My family has long been exposed to these snakes. After demobilization in 1946, my parents bought a smallholding outside Randfontein called Wheatlands, where my father Arthur William McIver started a small dairy. Apparently it was crawling with snakes, so much so that a collie they owned at the time would bark in a particular way whenever he cornered a snake -- a sound they soon learned to recognize. My father, who was at ease handling snakes, would pick it up, open its mouth and show my sisters Myrle and Deirdre its fangs and other parts of its anatomy. All of which made an indelible impression on them and they talked about it for years afterwards.
One of their farmworkers had a habit of smoking dagga (marijuana), to which my father took exception. On one of these snake-handling exhibitions, he threatened the worker with the snake, saying that he would toor (bewitch) him with it if he did not stop the habit. As luck would have it a few days later he disturbed a rinkhals which reared up in front of him, giving him a real fright. Apparently the experience persuaded him that my father had indeed bewitched him and, from that day onwards, he stopped smoking dagga completely.
They are fairly common on the grasslands of the Highveld and I have encountered several big ones. It seems that the bigger they are the more aggressive they become. On one occasion I was on my knees repairing an irrigation pump on my smallholding in Randparkridge when I looked up to see a large rinkhals sailing past, head up off the ground with hood spread, only a few feet from my face. Gave me the fright of my life it did! I must have disturbed it and it soon disappeared into a nearby patch of papyrus reeds growing next to the reservoir in which I stored water. I thought of killing it – it was close to the house and my children often played nearby -- but I could only see the end of its tail – its head was nowhere to be seen. Discretion being the better part of valour, I left it alone and we never saw it again.
On another occasion I arrived home to find my wife in a state. She had been resting in bed and, hearing a knock on the window, looked up to see a rinkhals attempting to enter the room through the window next to which she had been sleeping. Fortunately however the window was closed. Apparently she flew out of bed, went outside, picked up a grinding stone lying nearby and threw it at the snake, after which both she and the rinkhals disappeared in opposite directions. On another occasion Margaret Snyman, who rented my house for a while, saw a rinkhals trying to enter the house through a bedroom window. Characteristically, without any further ado, she picked up a shotgun and dispatched the animal with a single shot.

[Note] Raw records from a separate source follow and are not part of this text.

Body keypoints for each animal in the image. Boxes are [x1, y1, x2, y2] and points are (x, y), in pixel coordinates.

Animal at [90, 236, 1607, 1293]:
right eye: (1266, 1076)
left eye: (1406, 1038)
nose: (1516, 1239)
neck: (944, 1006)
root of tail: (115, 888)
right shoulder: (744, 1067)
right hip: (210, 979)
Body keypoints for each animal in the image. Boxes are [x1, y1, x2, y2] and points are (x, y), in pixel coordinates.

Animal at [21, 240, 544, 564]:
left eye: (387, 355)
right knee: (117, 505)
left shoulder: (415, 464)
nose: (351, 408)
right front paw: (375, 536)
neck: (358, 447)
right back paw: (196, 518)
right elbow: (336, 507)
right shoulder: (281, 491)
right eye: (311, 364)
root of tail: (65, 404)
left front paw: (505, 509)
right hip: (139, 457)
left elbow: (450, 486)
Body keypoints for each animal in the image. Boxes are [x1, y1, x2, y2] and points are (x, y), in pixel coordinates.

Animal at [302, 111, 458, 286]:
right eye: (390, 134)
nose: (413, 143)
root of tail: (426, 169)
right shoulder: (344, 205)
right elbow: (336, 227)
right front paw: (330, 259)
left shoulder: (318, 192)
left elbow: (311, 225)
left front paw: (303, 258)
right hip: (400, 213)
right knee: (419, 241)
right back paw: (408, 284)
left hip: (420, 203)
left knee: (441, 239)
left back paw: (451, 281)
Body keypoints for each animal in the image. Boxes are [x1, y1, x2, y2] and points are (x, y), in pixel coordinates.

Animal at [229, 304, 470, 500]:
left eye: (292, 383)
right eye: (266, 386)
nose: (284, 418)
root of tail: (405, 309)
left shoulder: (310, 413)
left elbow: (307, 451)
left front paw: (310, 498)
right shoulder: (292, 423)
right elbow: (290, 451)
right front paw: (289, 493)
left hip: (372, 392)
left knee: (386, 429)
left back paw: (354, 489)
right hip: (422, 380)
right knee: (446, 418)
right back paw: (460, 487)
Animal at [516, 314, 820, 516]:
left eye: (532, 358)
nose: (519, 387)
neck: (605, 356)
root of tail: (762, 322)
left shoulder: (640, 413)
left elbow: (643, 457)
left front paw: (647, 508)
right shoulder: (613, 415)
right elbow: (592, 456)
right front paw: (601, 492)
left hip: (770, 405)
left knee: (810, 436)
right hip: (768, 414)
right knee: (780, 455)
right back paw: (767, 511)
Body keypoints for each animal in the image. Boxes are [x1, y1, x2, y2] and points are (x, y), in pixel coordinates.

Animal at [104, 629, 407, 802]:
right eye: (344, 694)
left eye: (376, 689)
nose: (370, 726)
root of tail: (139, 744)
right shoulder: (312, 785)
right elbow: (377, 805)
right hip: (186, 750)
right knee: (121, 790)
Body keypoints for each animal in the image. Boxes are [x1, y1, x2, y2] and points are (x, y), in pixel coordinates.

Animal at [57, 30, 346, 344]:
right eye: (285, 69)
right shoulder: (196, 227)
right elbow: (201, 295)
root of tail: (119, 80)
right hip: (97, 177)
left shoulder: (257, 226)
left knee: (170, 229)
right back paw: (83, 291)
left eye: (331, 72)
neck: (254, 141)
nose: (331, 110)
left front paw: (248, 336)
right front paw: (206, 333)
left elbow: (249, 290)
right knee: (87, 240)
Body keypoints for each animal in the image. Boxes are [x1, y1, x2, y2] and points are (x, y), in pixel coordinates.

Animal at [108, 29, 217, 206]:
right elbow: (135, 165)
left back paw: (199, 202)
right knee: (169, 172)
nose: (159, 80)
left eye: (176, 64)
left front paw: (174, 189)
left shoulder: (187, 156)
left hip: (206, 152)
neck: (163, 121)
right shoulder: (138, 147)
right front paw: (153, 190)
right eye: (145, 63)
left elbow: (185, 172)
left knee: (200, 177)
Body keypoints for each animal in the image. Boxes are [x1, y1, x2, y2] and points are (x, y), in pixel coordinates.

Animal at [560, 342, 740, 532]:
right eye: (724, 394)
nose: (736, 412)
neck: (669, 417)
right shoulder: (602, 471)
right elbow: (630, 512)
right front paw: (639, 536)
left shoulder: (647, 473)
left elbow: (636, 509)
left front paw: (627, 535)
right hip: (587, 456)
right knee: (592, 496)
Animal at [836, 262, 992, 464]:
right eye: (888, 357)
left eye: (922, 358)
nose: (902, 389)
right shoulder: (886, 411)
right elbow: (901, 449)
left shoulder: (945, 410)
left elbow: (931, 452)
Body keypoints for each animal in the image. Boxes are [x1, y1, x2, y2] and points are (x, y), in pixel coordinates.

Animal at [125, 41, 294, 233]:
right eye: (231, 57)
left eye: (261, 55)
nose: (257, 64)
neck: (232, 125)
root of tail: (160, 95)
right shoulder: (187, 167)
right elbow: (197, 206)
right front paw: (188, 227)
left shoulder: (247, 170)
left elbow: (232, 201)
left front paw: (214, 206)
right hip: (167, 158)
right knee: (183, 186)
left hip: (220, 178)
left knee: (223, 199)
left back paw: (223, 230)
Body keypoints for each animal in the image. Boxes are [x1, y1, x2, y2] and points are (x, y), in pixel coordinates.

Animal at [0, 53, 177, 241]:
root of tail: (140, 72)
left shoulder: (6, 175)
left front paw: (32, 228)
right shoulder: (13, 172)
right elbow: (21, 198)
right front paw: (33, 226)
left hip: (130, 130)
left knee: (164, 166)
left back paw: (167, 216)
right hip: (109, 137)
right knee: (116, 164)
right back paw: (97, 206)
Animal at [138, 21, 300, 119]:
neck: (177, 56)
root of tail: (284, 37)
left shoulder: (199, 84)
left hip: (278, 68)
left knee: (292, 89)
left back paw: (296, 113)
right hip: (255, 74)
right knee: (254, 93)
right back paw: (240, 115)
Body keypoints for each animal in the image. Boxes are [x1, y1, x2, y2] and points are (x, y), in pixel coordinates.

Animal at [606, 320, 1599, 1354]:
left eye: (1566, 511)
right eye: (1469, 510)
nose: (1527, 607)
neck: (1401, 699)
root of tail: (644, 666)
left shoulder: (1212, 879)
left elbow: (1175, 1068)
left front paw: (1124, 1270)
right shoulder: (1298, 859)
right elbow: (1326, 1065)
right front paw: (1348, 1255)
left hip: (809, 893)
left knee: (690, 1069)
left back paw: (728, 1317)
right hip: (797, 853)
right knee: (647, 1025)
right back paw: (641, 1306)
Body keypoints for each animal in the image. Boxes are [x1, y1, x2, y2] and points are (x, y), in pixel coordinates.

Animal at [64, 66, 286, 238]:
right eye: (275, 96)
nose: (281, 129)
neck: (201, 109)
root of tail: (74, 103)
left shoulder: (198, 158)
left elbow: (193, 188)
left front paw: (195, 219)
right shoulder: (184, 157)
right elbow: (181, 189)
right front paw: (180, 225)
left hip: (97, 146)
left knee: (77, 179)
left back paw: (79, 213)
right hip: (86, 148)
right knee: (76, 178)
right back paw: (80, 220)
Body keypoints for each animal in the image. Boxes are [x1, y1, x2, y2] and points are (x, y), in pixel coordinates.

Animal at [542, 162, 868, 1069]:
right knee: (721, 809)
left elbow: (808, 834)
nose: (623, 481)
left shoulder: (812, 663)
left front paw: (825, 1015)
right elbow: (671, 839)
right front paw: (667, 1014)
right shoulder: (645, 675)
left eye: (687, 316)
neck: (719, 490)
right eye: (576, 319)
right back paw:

Frankly they are too dangerous to have in or around one’s house. Furthermore if you insist on fooling about with these snakes it is advisable to wear protective glasses that prevent venom from entering one’s eyes. However, like much African wildlife, if you leave them alone they disappear soon enough. But hoo boy -- try telling that to my wife or Margaret. Understandably, you may as well be talking to a wall.